WRITTEN PROBLEM A: Please update the records from the line containing "order: Ericales" down through the end of the records, replacing "common name" with "vernacular name" and changing nothing else. Return only those lines.

PAGE:
The job of a bicycle lock is to make it too time-consuming or attention-drawing for a bicycle thief to steal your bicycle, and encourage him to go and steal an easier target instead. Thankfully there are enough people who use ten quid locks made of cheese that any decent lock will do that job most of the time, and a Sold Secure Gold lock will do it almost all of the time ('almost' as nothing is 100% safe).


----------



## HLaB (25 Jun 2010)

Ben Lovejoy said:


> I
> The job of a bicycle lock is to make it too time-consuming or attention-drawing for a bicycle thief to steal your bicycle, and encourage him to go and steal an easier target instead. Thankfully there are enough people who use ten quid locks made of cheese that any decent lock will do that job most of the time, and a Sold Secure Gold lock will do it almost all of the time ('almost' as nothing is 100% safe).

WRITTEN PROBLEM B: For each statement, say yes or no to whether it agrees with the excerpt on bicycle locks, and quote the words from it that settle the matter. (i) A Sold Secure Gold lock does the job all of the time. (ii) A lock should push a thief toward an easier target. (iii) Nothing is completely safe.

ENTRIES SUPPLIED:
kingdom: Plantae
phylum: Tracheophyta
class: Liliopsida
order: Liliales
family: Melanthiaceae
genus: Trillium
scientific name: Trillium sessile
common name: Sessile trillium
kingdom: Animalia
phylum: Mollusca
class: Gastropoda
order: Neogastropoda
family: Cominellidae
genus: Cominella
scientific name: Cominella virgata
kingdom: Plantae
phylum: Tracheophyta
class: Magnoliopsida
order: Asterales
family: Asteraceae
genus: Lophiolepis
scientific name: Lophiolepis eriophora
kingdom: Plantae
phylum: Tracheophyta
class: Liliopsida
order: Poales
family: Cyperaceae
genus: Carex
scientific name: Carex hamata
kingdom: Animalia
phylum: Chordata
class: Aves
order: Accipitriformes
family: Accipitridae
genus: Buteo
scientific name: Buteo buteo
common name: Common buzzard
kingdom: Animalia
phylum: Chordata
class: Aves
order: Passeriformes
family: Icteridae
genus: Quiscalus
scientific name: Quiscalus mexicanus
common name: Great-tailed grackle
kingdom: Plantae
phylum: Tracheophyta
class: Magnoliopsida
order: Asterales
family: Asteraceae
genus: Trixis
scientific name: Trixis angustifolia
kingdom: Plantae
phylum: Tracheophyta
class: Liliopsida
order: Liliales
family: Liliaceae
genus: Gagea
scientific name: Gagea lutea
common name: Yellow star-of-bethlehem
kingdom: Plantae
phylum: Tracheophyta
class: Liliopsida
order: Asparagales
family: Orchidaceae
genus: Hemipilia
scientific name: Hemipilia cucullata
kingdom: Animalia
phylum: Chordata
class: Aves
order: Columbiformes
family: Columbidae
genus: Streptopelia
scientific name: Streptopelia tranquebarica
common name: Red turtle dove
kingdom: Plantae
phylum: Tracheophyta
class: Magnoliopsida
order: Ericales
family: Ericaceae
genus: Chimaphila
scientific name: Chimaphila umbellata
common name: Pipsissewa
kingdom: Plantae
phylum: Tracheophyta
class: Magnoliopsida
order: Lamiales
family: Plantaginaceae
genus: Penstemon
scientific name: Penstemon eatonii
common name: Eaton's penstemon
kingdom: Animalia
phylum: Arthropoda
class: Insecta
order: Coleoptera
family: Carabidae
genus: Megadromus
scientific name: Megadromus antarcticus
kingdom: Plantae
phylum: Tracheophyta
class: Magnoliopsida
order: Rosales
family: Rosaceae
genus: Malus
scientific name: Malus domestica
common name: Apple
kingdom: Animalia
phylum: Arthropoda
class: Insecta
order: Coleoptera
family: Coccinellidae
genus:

EXERCISE OUTPUT A:
order: Ericales
family: Ericaceae
genus: Chimaphila
scientific name: Chimaphila umbellata
vernacular name: Pipsissewa
kingdom: Plantae
phylum: Tracheophyta
class: Magnoliopsida
order: Lamiales
family: Plantaginaceae
genus: Penstemon
scientific name: Penstemon eatonii
vernacular name: Eaton's penstemon
kingdom: Animalia
phylum: Arthropoda
class: Insecta
order: Coleoptera
family: Carabidae
genus: Megadromus
scientific name: Megadromus antarcticus
kingdom: Plantae
phylum: Tracheophyta
class: Magnoliopsida
order: Rosales
family: Rosaceae
genus: Malus
scientific name: Malus domestica
vernacular name: Apple
kingdom: Animalia
phylum: Arthropoda
class: Insecta
order: Coleoptera
family: Coccinellidae
genus:

EXERCISE OUTPUT B:
(i) No: "almost all of the time"
(ii) Yes: "encourage him to go and steal an easier target instead"
(iii) Yes: "nothing is 100% safe"